EXERCISE
Make an exact copy of each entry, leaving out every picture.

━━━━━ DATA SHOWN ━━━━━

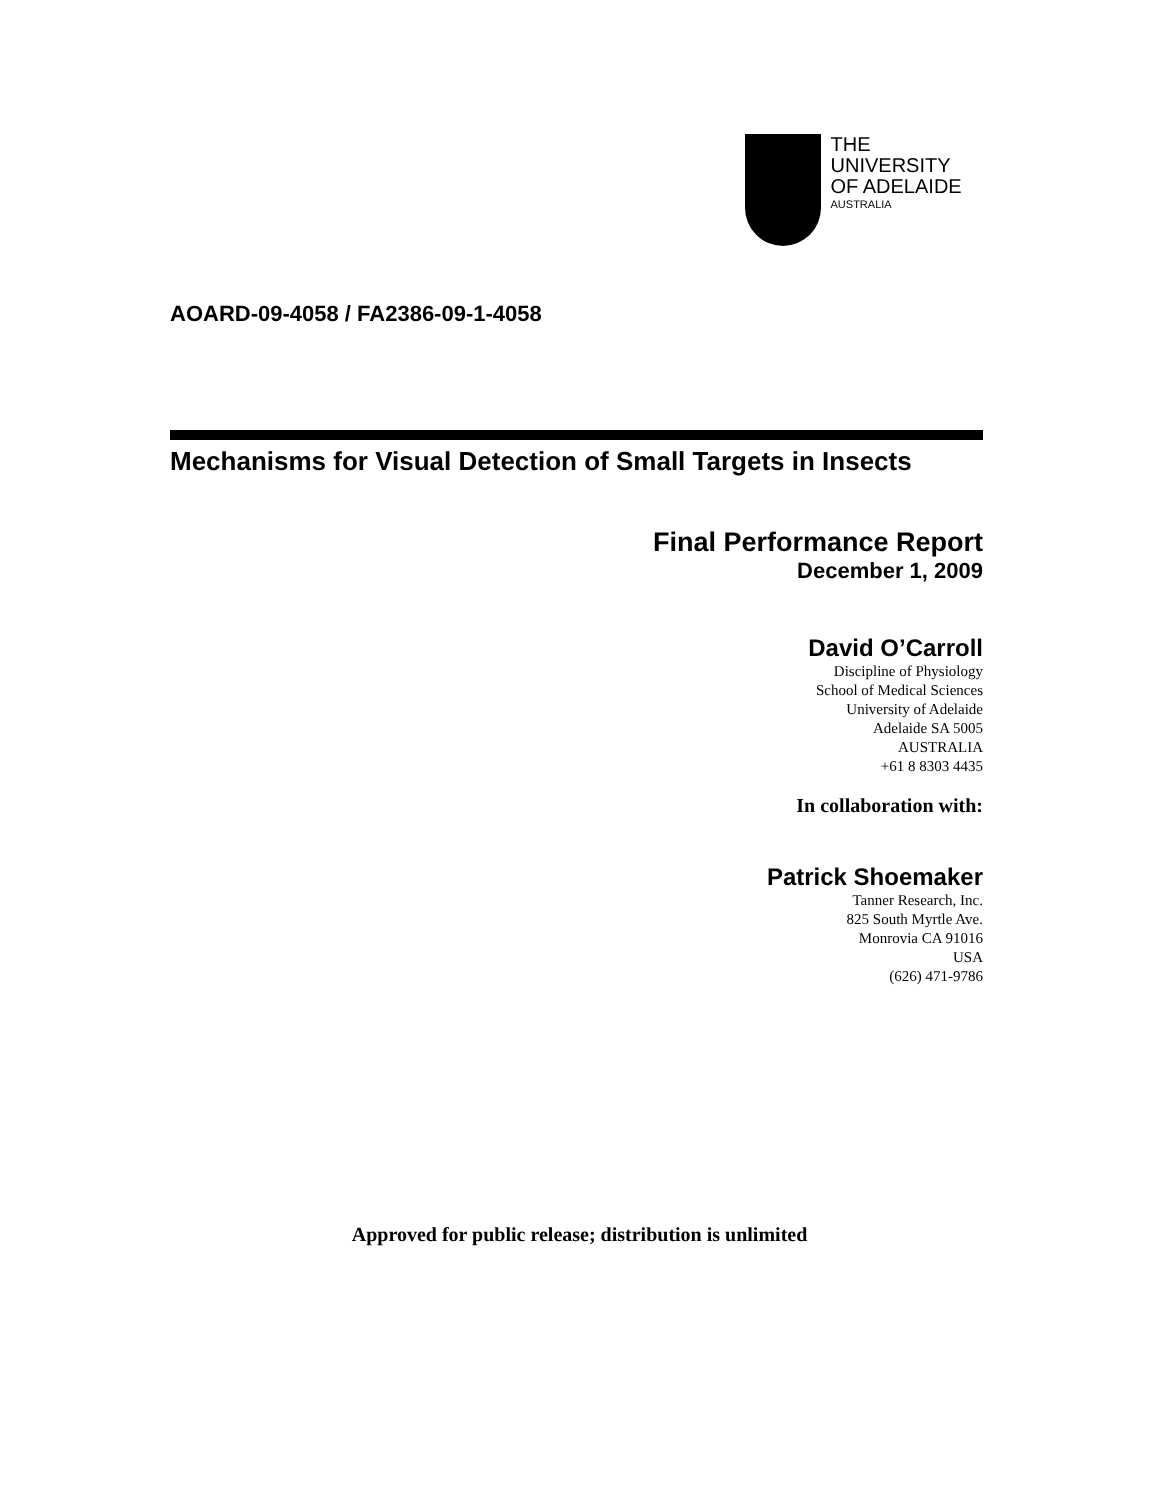THE UNIVERSITY
OF ADELAIDE
AUSTRALIA
AOARD-09-4058 / FA2386-09-1-4058
Mechanisms for Visual Detection of Small Targets in Insects
Final Performance Report
December 1, 2009
David O’Carroll
Discipline of Physiology
School of Medical Sciences
University of Adelaide
Adelaide SA 5005
AUSTRALIA
+61 8 8303 4435
In collaboration with:
Patrick Shoemaker
Tanner Research, Inc.
825 South Myrtle Ave.
Monrovia CA 91016
USA
(626) 471-9786
Approved for public release; distribution is unlimited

━━━━━

SOLUTION BELOW
THE UNIVERSITY
OF ADELAIDE
AUSTRALIA
AOARD-09-4058 / FA2386-09-1-4058
Mechanisms for Visual Detection of Small Targets in Insects
Final Performance Report
December 1, 2009
David O’Carroll
Discipline of Physiology
School of Medical Sciences
University of Adelaide
Adelaide SA 5005
AUSTRALIA
+61 8 8303 4435
In collaboration with:
Patrick Shoemaker
Tanner Research, Inc.
825 South Myrtle Ave.
Monrovia CA 91016
USA
(626) 471-9786
Approved for public release; distribution is unlimited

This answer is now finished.